Attaching HCP Vault to Your Existing AWS Transit Gateway: The Missing Account Number

Overview

This blog post focuses on an undocumented challenge I ran into during the deployment. I led a project last year to deploy a new private instance of HCP Vault for the security team at a remote customer site. You might be asking, “What is “HCP Vault”? It’s HashiCorp’s managed service offering for Vault Enterprise. The client was an AWS shop, so naturally they selected HCP Vault on AWS. Not to be confused with the client’s AWS environment; HCP Vault runs on AWS infrastructure managed by HashiCorp and is an abstraction from a customer point of view as you don’t manage the underlying AWS resources. The project was implemented with IaC using Terraform, however I am unable to share code snippets due to obvious reasons.

Connectivity Requirement

In HCP Vault, there are two main connectivity options: VPC peering or Transit Gateway (TGW) attachment. The latter is more robust from a manageability and usability standpoint, so I opted for this approach.
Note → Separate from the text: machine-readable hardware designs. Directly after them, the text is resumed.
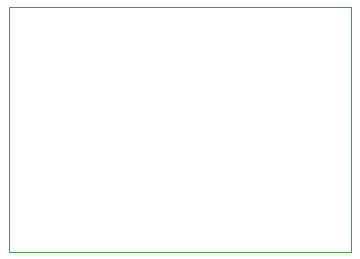
<source format=gbr>
G04 #@! TF.GenerationSoftware,KiCad,Pcbnew,7.0.9-7.0.9~ubuntu22.04.1*
G04 #@! TF.CreationDate,2023-12-04T14:44:26+01:00*
G04 #@! TF.ProjectId,CAN_Adaptateur,43414e5f-4164-4617-9074-61746575722e,rev?*
G04 #@! TF.SameCoordinates,Original*
G04 #@! TF.FileFunction,Profile,NP*
%FSLAX46Y46*%
G04 Gerber Fmt 4.6, Leading zero omitted, Abs format (unit mm)*
G04 Created by KiCad (PCBNEW 7.0.9-7.0.9~ubuntu22.04.1) date 2023-12-04 14:44:26*
%MOMM*%
%LPD*%
G01*
G04 APERTURE LIST*
G04 #@! TA.AperFunction,Profile*
%ADD10C,0.100000*%
G04 #@! TD*
G04 APERTURE END LIST*
D10*
X126030000Y-74800000D02*
X155000000Y-74800000D01*
X155000000Y-95600000D01*
X126030000Y-95600000D01*
X126030000Y-74800000D01*
M02*

</source>
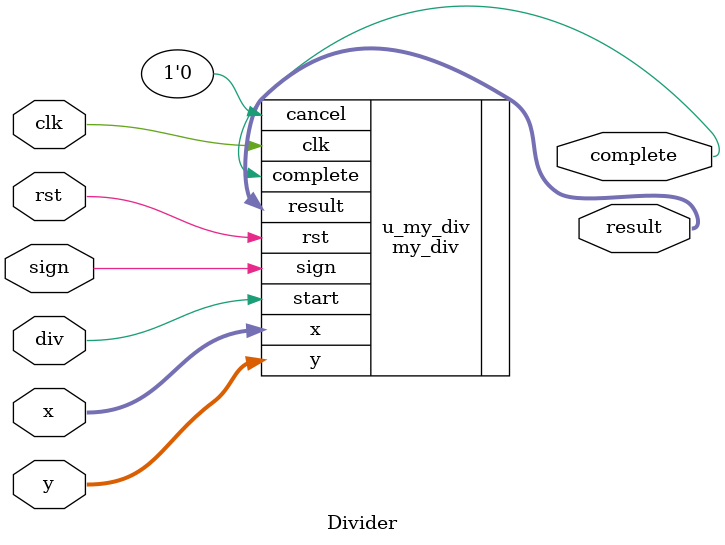
<source format=v>
module Divider(
	input clk,
	input rst,
	input div,
	input sign, 
	input [31:0] x,
	input [31:0] y, 
	output [63:0] result,
	output complete
);

my_div u_my_div(
	.clk(clk),
	.rst(rst),
   
	.sign(sign),
	.x(x),
	.y(y),
	.start(div),
	.cancel(1'b0),
 
	.result(result),
	.complete(complete)
);

endmodule
</source>
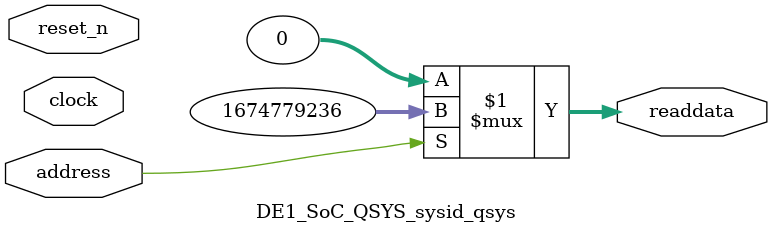
<source format=v>



// synthesis translate_off
`timescale 1ns / 1ps
// synthesis translate_on

// turn off superfluous verilog processor warnings 
// altera message_level Level1 
// altera message_off 10034 10035 10036 10037 10230 10240 10030 

module DE1_SoC_QSYS_sysid_qsys (
               // inputs:
                address,
                clock,
                reset_n,

               // outputs:
                readdata
             )
;

  output  [ 31: 0] readdata;
  input            address;
  input            clock;
  input            reset_n;

  wire    [ 31: 0] readdata;
  //control_slave, which is an e_avalon_slave
  assign readdata = address ? 1674779236 : 0;

endmodule



</source>
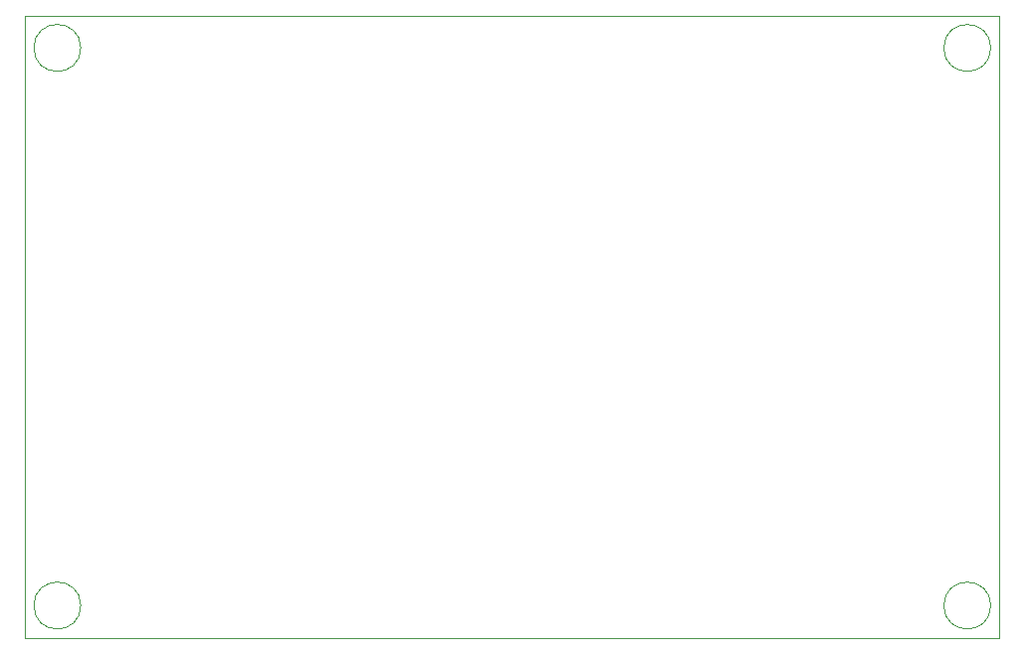
<source format=gbr>
%TF.GenerationSoftware,KiCad,Pcbnew,8.0.9-8.0.9-0~ubuntu24.04.1*%
%TF.CreationDate,2025-02-24T19:38:21+01:00*%
%TF.ProjectId,jack2bluetooth,6a61636b-3262-46c7-9565-746f6f74682e,v3.0*%
%TF.SameCoordinates,Original*%
%TF.FileFunction,Profile,NP*%
%FSLAX46Y46*%
G04 Gerber Fmt 4.6, Leading zero omitted, Abs format (unit mm)*
G04 Created by KiCad (PCBNEW 8.0.9-8.0.9-0~ubuntu24.04.1) date 2025-02-24 19:38:21*
%MOMM*%
%LPD*%
G01*
G04 APERTURE LIST*
%TA.AperFunction,Profile*%
%ADD10C,0.100000*%
%TD*%
G04 APERTURE END LIST*
D10*
X239250000Y-102750000D02*
G75*
G02*
X235250000Y-102750000I-2000000J0D01*
G01*
X235250000Y-102750000D02*
G75*
G02*
X239250000Y-102750000I2000000J0D01*
G01*
X157000000Y-100000000D02*
X240000000Y-100000000D01*
X240000000Y-153000000D01*
X157000000Y-153000000D01*
X157000000Y-100000000D01*
X239250000Y-150250000D02*
G75*
G02*
X235250000Y-150250000I-2000000J0D01*
G01*
X235250000Y-150250000D02*
G75*
G02*
X239250000Y-150250000I2000000J0D01*
G01*
X161750000Y-102750000D02*
G75*
G02*
X157750000Y-102750000I-2000000J0D01*
G01*
X157750000Y-102750000D02*
G75*
G02*
X161750000Y-102750000I2000000J0D01*
G01*
X161750000Y-150250000D02*
G75*
G02*
X157750000Y-150250000I-2000000J0D01*
G01*
X157750000Y-150250000D02*
G75*
G02*
X161750000Y-150250000I2000000J0D01*
G01*
M02*

</source>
As is typical in large companies, the customer had a siloed org structure, where each team is responsible for a specific function. In my case there was a central network team that was responsible for networking, including TGW management. For example any modifications to the TGW route table, which is necessary for a successful integration, needed to be coordinated with them.
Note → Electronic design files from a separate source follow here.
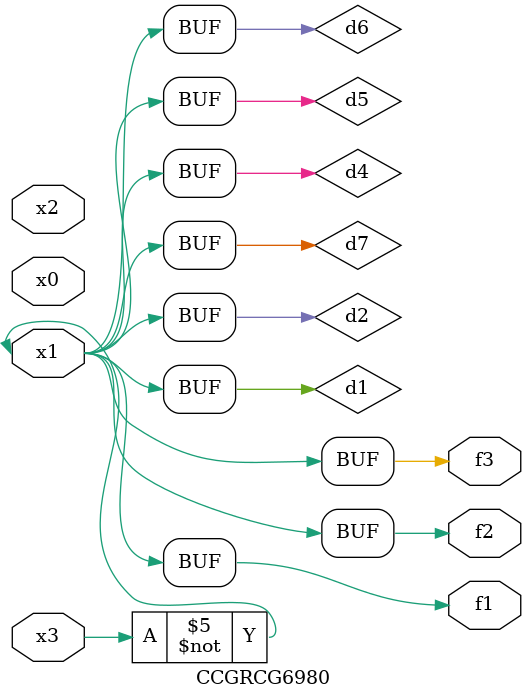
<source format=v>
module CCGRCG6980(
	input x0, x1, x2, x3,
	output f1, f2, f3
);

	wire d1, d2, d3, d4, d5, d6, d7;

	not (d1, x3);
	buf (d2, x1);
	xnor (d3, d1, d2);
	nor (d4, d1);
	buf (d5, d1, d2);
	buf (d6, d4, d5);
	nand (d7, d4);
	assign f1 = d6;
	assign f2 = d7;
	assign f3 = d6;
endmodule

</source>
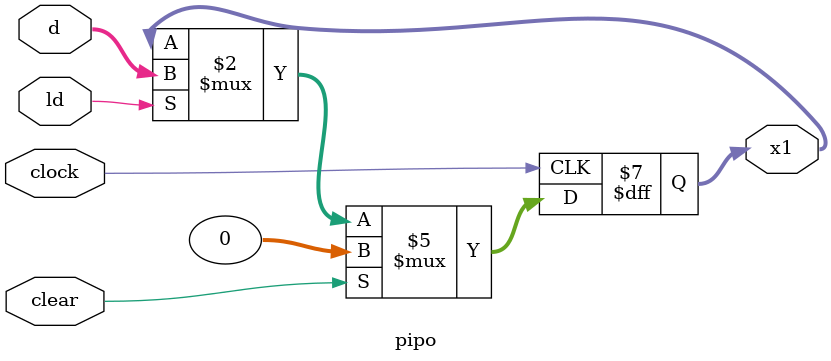
<source format=v>
`timescale 1ns / 1ps


module pipo (x1,d,ld,clear,clock);
input ld,clear,clock;
input [31:0] d;
output reg[31:0] x1;

always @(posedge clock)
begin
 if(clear)
   x1 <= 32'd0;
 else if(ld)
   x1 <= d;
 end
 
endmodule

</source>
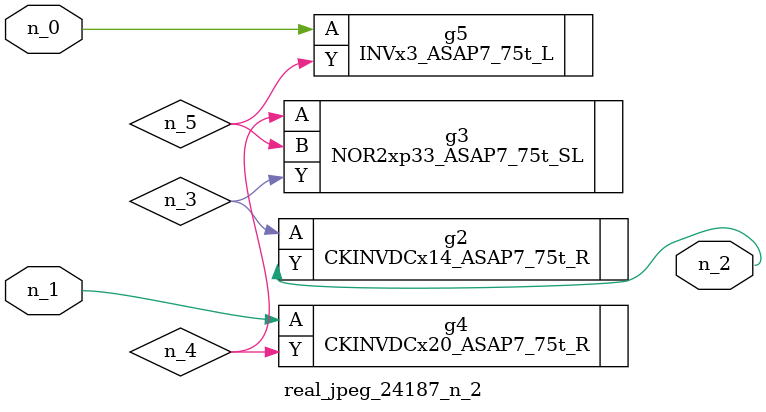
<source format=v>
module real_jpeg_24187_n_2 (n_1, n_0, n_2);

input n_1;
input n_0;

output n_2;

wire n_5;
wire n_4;
wire n_3;

INVx3_ASAP7_75t_L g5 ( 
.A(n_0),
.Y(n_5)
);

CKINVDCx20_ASAP7_75t_R g4 ( 
.A(n_1),
.Y(n_4)
);

CKINVDCx14_ASAP7_75t_R g2 ( 
.A(n_3),
.Y(n_2)
);

NOR2xp33_ASAP7_75t_SL g3 ( 
.A(n_4),
.B(n_5),
.Y(n_3)
);


endmodule
</source>
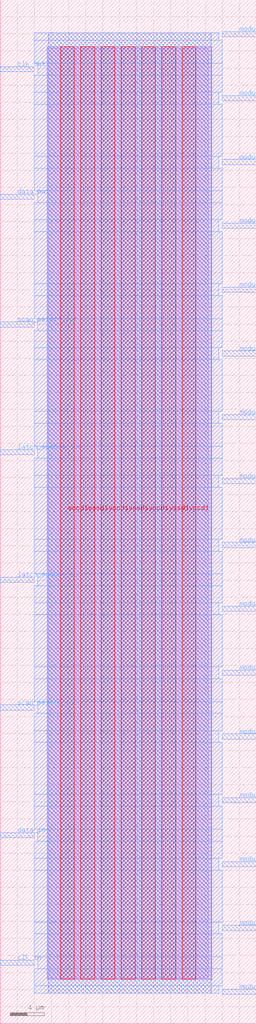
<source format=lef>
VERSION 5.7 ;
  NOWIREEXTENSIONATPIN ON ;
  DIVIDERCHAR "/" ;
  BUSBITCHARS "[]" ;
MACRO scanchain
  CLASS BLOCK ;
  FOREIGN scanchain ;
  ORIGIN 0.000 0.000 ;
  SIZE 30.000 BY 120.000 ;
  PIN clk_in
    DIRECTION INPUT ;
    USE SIGNAL ;
    PORT
      LAYER met3 ;
        RECT 0.000 6.840 4.000 7.440 ;
    END
  END clk_in
  PIN clk_out
    DIRECTION OUTPUT TRISTATE ;
    USE SIGNAL ;
    PORT
      LAYER met3 ;
        RECT 0.000 111.560 4.000 112.160 ;
    END
  END clk_out
  PIN data_in
    DIRECTION INPUT ;
    USE SIGNAL ;
    PORT
      LAYER met3 ;
        RECT 0.000 21.800 4.000 22.400 ;
    END
  END data_in
  PIN data_out
    DIRECTION OUTPUT TRISTATE ;
    USE SIGNAL ;
    PORT
      LAYER met3 ;
        RECT 0.000 96.600 4.000 97.200 ;
    END
  END data_out
  PIN latch_enable_in
    DIRECTION INPUT ;
    USE SIGNAL ;
    PORT
      LAYER met3 ;
        RECT 0.000 51.720 4.000 52.320 ;
    END
  END latch_enable_in
  PIN latch_enable_out
    DIRECTION OUTPUT TRISTATE ;
    USE SIGNAL ;
    PORT
      LAYER met3 ;
        RECT 0.000 66.680 4.000 67.280 ;
    END
  END latch_enable_out
  PIN module_data_in[0]
    DIRECTION OUTPUT TRISTATE ;
    USE SIGNAL ;
    PORT
      LAYER met3 ;
        RECT 26.000 3.440 30.000 4.040 ;
    END
  END module_data_in[0]
  PIN module_data_in[1]
    DIRECTION OUTPUT TRISTATE ;
    USE SIGNAL ;
    PORT
      LAYER met3 ;
        RECT 26.000 10.920 30.000 11.520 ;
    END
  END module_data_in[1]
  PIN module_data_in[2]
    DIRECTION OUTPUT TRISTATE ;
    USE SIGNAL ;
    PORT
      LAYER met3 ;
        RECT 26.000 18.400 30.000 19.000 ;
    END
  END module_data_in[2]
  PIN module_data_in[3]
    DIRECTION OUTPUT TRISTATE ;
    USE SIGNAL ;
    PORT
      LAYER met3 ;
        RECT 26.000 25.880 30.000 26.480 ;
    END
  END module_data_in[3]
  PIN module_data_in[4]
    DIRECTION OUTPUT TRISTATE ;
    USE SIGNAL ;
    PORT
      LAYER met3 ;
        RECT 26.000 33.360 30.000 33.960 ;
    END
  END module_data_in[4]
  PIN module_data_in[5]
    DIRECTION OUTPUT TRISTATE ;
    USE SIGNAL ;
    PORT
      LAYER met3 ;
        RECT 26.000 40.840 30.000 41.440 ;
    END
  END module_data_in[5]
  PIN module_data_in[6]
    DIRECTION OUTPUT TRISTATE ;
    USE SIGNAL ;
    PORT
      LAYER met3 ;
        RECT 26.000 48.320 30.000 48.920 ;
    END
  END module_data_in[6]
  PIN module_data_in[7]
    DIRECTION OUTPUT TRISTATE ;
    USE SIGNAL ;
    PORT
      LAYER met3 ;
        RECT 26.000 55.800 30.000 56.400 ;
    END
  END module_data_in[7]
  PIN module_data_out[0]
    DIRECTION INPUT ;
    USE SIGNAL ;
    PORT
      LAYER met3 ;
        RECT 26.000 63.280 30.000 63.880 ;
    END
  END module_data_out[0]
  PIN module_data_out[1]
    DIRECTION INPUT ;
    USE SIGNAL ;
    PORT
      LAYER met3 ;
        RECT 26.000 70.760 30.000 71.360 ;
    END
  END module_data_out[1]
  PIN module_data_out[2]
    DIRECTION INPUT ;
    USE SIGNAL ;
    PORT
      LAYER met3 ;
        RECT 26.000 78.240 30.000 78.840 ;
    END
  END module_data_out[2]
  PIN module_data_out[3]
    DIRECTION INPUT ;
    USE SIGNAL ;
    PORT
      LAYER met3 ;
        RECT 26.000 85.720 30.000 86.320 ;
    END
  END module_data_out[3]
  PIN module_data_out[4]
    DIRECTION INPUT ;
    USE SIGNAL ;
    PORT
      LAYER met3 ;
        RECT 26.000 93.200 30.000 93.800 ;
    END
  END module_data_out[4]
  PIN module_data_out[5]
    DIRECTION INPUT ;
    USE SIGNAL ;
    PORT
      LAYER met3 ;
        RECT 26.000 100.680 30.000 101.280 ;
    END
  END module_data_out[5]
  PIN module_data_out[6]
    DIRECTION INPUT ;
    USE SIGNAL ;
    PORT
      LAYER met3 ;
        RECT 26.000 108.160 30.000 108.760 ;
    END
  END module_data_out[6]
  PIN module_data_out[7]
    DIRECTION INPUT ;
    USE SIGNAL ;
    PORT
      LAYER met3 ;
        RECT 26.000 115.640 30.000 116.240 ;
    END
  END module_data_out[7]
  PIN scan_select_in
    DIRECTION INPUT ;
    USE SIGNAL ;
    PORT
      LAYER met3 ;
        RECT 0.000 36.760 4.000 37.360 ;
    END
  END scan_select_in
  PIN scan_select_out
    DIRECTION OUTPUT TRISTATE ;
    USE SIGNAL ;
    PORT
      LAYER met3 ;
        RECT 0.000 81.640 4.000 82.240 ;
    END
  END scan_select_out
  PIN vccd1
    DIRECTION INOUT ;
    USE POWER ;
    PORT
      LAYER met4 ;
        RECT 7.090 5.200 8.690 114.480 ;
    END
    PORT
      LAYER met4 ;
        RECT 11.830 5.200 13.430 114.480 ;
    END
    PORT
      LAYER met4 ;
        RECT 16.570 5.200 18.170 114.480 ;
    END
    PORT
      LAYER met4 ;
        RECT 21.310 5.200 22.910 114.480 ;
    END
  END vccd1
  PIN vssd1
    DIRECTION INOUT ;
    USE GROUND ;
    PORT
      LAYER met4 ;
        RECT 9.460 5.200 11.060 114.480 ;
    END
    PORT
      LAYER met4 ;
        RECT 14.200 5.200 15.800 114.480 ;
    END
    PORT
      LAYER met4 ;
        RECT 18.940 5.200 20.540 114.480 ;
    END
  END vssd1
  OBS
      LAYER li1 ;
        RECT 5.520 5.355 24.380 114.325 ;
      LAYER met1 ;
        RECT 5.520 5.200 24.770 114.480 ;
      LAYER met2 ;
        RECT 5.620 3.555 24.740 116.125 ;
      LAYER met3 ;
        RECT 3.990 115.240 25.600 116.105 ;
        RECT 3.990 112.560 26.000 115.240 ;
        RECT 4.400 111.160 26.000 112.560 ;
        RECT 3.990 109.160 26.000 111.160 ;
        RECT 3.990 107.760 25.600 109.160 ;
        RECT 3.990 101.680 26.000 107.760 ;
        RECT 3.990 100.280 25.600 101.680 ;
        RECT 3.990 97.600 26.000 100.280 ;
        RECT 4.400 96.200 26.000 97.600 ;
        RECT 3.990 94.200 26.000 96.200 ;
        RECT 3.990 92.800 25.600 94.200 ;
        RECT 3.990 86.720 26.000 92.800 ;
        RECT 3.990 85.320 25.600 86.720 ;
        RECT 3.990 82.640 26.000 85.320 ;
        RECT 4.400 81.240 26.000 82.640 ;
        RECT 3.990 79.240 26.000 81.240 ;
        RECT 3.990 77.840 25.600 79.240 ;
        RECT 3.990 71.760 26.000 77.840 ;
        RECT 3.990 70.360 25.600 71.760 ;
        RECT 3.990 67.680 26.000 70.360 ;
        RECT 4.400 66.280 26.000 67.680 ;
        RECT 3.990 64.280 26.000 66.280 ;
        RECT 3.990 62.880 25.600 64.280 ;
        RECT 3.990 56.800 26.000 62.880 ;
        RECT 3.990 55.400 25.600 56.800 ;
        RECT 3.990 52.720 26.000 55.400 ;
        RECT 4.400 51.320 26.000 52.720 ;
        RECT 3.990 49.320 26.000 51.320 ;
        RECT 3.990 47.920 25.600 49.320 ;
        RECT 3.990 41.840 26.000 47.920 ;
        RECT 3.990 40.440 25.600 41.840 ;
        RECT 3.990 37.760 26.000 40.440 ;
        RECT 4.400 36.360 26.000 37.760 ;
        RECT 3.990 34.360 26.000 36.360 ;
        RECT 3.990 32.960 25.600 34.360 ;
        RECT 3.990 26.880 26.000 32.960 ;
        RECT 3.990 25.480 25.600 26.880 ;
        RECT 3.990 22.800 26.000 25.480 ;
        RECT 4.400 21.400 26.000 22.800 ;
        RECT 3.990 19.400 26.000 21.400 ;
        RECT 3.990 18.000 25.600 19.400 ;
        RECT 3.990 11.920 26.000 18.000 ;
        RECT 3.990 10.520 25.600 11.920 ;
        RECT 3.990 7.840 26.000 10.520 ;
        RECT 4.400 6.440 26.000 7.840 ;
        RECT 3.990 4.440 26.000 6.440 ;
        RECT 3.990 3.575 25.600 4.440 ;
  END
END scanchain
END LIBRARY


</source>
In order to hook up HCP Vault with the customer’s existing TGWs, I needed to perform a TGW attachment. However in order to do this, I needed two things from the customer network team:

• a) the transit gateway ID
• b) they needed to RAM share the TGW, and provide me its ARN

Both are obvious and straightforward pieces, but there’s a bit more to it! Hint: it’s a chicken and egg situation.

The Missing Piece

In order to create a RAM share of a TGW, you need the destination AWS account number. For this project, the customer network team would be RAM sharing an existing TGW that was sitting in their own AWS account. In order to do that, they needed the destination AWS account number which is owned by HashiCorp. The problem? It’s not well documented, at least not in the product docs.

How I solved it

It took some trial and error. At this juncture of the project, I had developed the terraform module according to the customer specs and had the deployment pipeline ready to go. I also had all the inputs required for the pipeline, except the ARN of the RAM shared TGW, since the network team was unable to create it without the missing information.

So I supplied a dummy value for this bit and ran the pipeline, which resulted in an error as expected.

api error IncorrectState: tgw-attach-<redacted> is in invalid state

Next, I decided to look in the terraform state file to see if there were any clues but I didn’t readily have access to it due to insufficient permissions on the S3 bucket. After informing my project stakeholder of next steps, he navigated the org to find someone that could help with the bucket permissions.

I started looking at the json structure in the state file, when something caught my eye, particularly the provider_account_id field. Note, the values have been redacted.

{
      "mode": "managed",
      "type": "hcp_hvn",
      "name": "primary",
      "provider": "provider[\"registry.terraform.io/hashicorp/hcp\"]",
      "instances": [
        {
          "schema_version": 0,
          "attributes": {
            "cidr_block": "<redacted>",
            "cloud_provider": "aws",
            "created_at": "<redacted>",
            "hvn_id": "<redacted>",
            "id": "<redacted>",
            "organization_id": "<redacted>",
            "project_id": "<redacted>",
            "provider_account_id": "<redacted>",
            "region": "<redacted>",
            "self_link": "<redacted>",
            "state": "<redacted>",
            "timeouts": null
          },

I realized that this must be the account owned by HashiCorp, so I relayed this information to the customer network team. They RAM shared their TGW, gave me the ARN, and I punched that into the deployment pipeline as the last missing input.

It then ran successfully on the subsequent attempt! 🎉

data.aws_ec2_transit_gateway.centralized_tgw: Reading...
hcp_hvn.primary: Refreshing state... [id=/project/<redacted>/hashicorp.network.hvn/primary-hvn]
hcp_vault_cluster.hcp-cluster: Refreshing state... [id=/project/<redacted>/hashicorp.vault.cluster/<redacted>]
data.aws_ec2_transit_gateway.centralized_tgw: Read complete after 0s [id=<redacted>]
hcp_aws_transit_gateway_attachment.hcp-vault_tgw_attachement: Refreshing state... [id=/project/<redacted>/hashicorp.network.tgw-attachment/hcp-vault-attachment]

hcp_aws_transit_gateway_attachment.hcp-vault_tgw_attachement: Creating...
hcp_aws_transit_gateway_attachment.hcp-vault_tgw_attachement: Creation complete after 6s [id=/project/<redacted>/hashicorp.network.tgw-attachment/hcp-vault-attachment]

Could the missing piece have been retrieved differently?

Could I have retrieved the provider_account_id from the hcp_hvn resource output directly in Terraform (before looking at the state file), or does the HVN need to be created first to populate that value?

No, this attribute is only available after the HVN is created.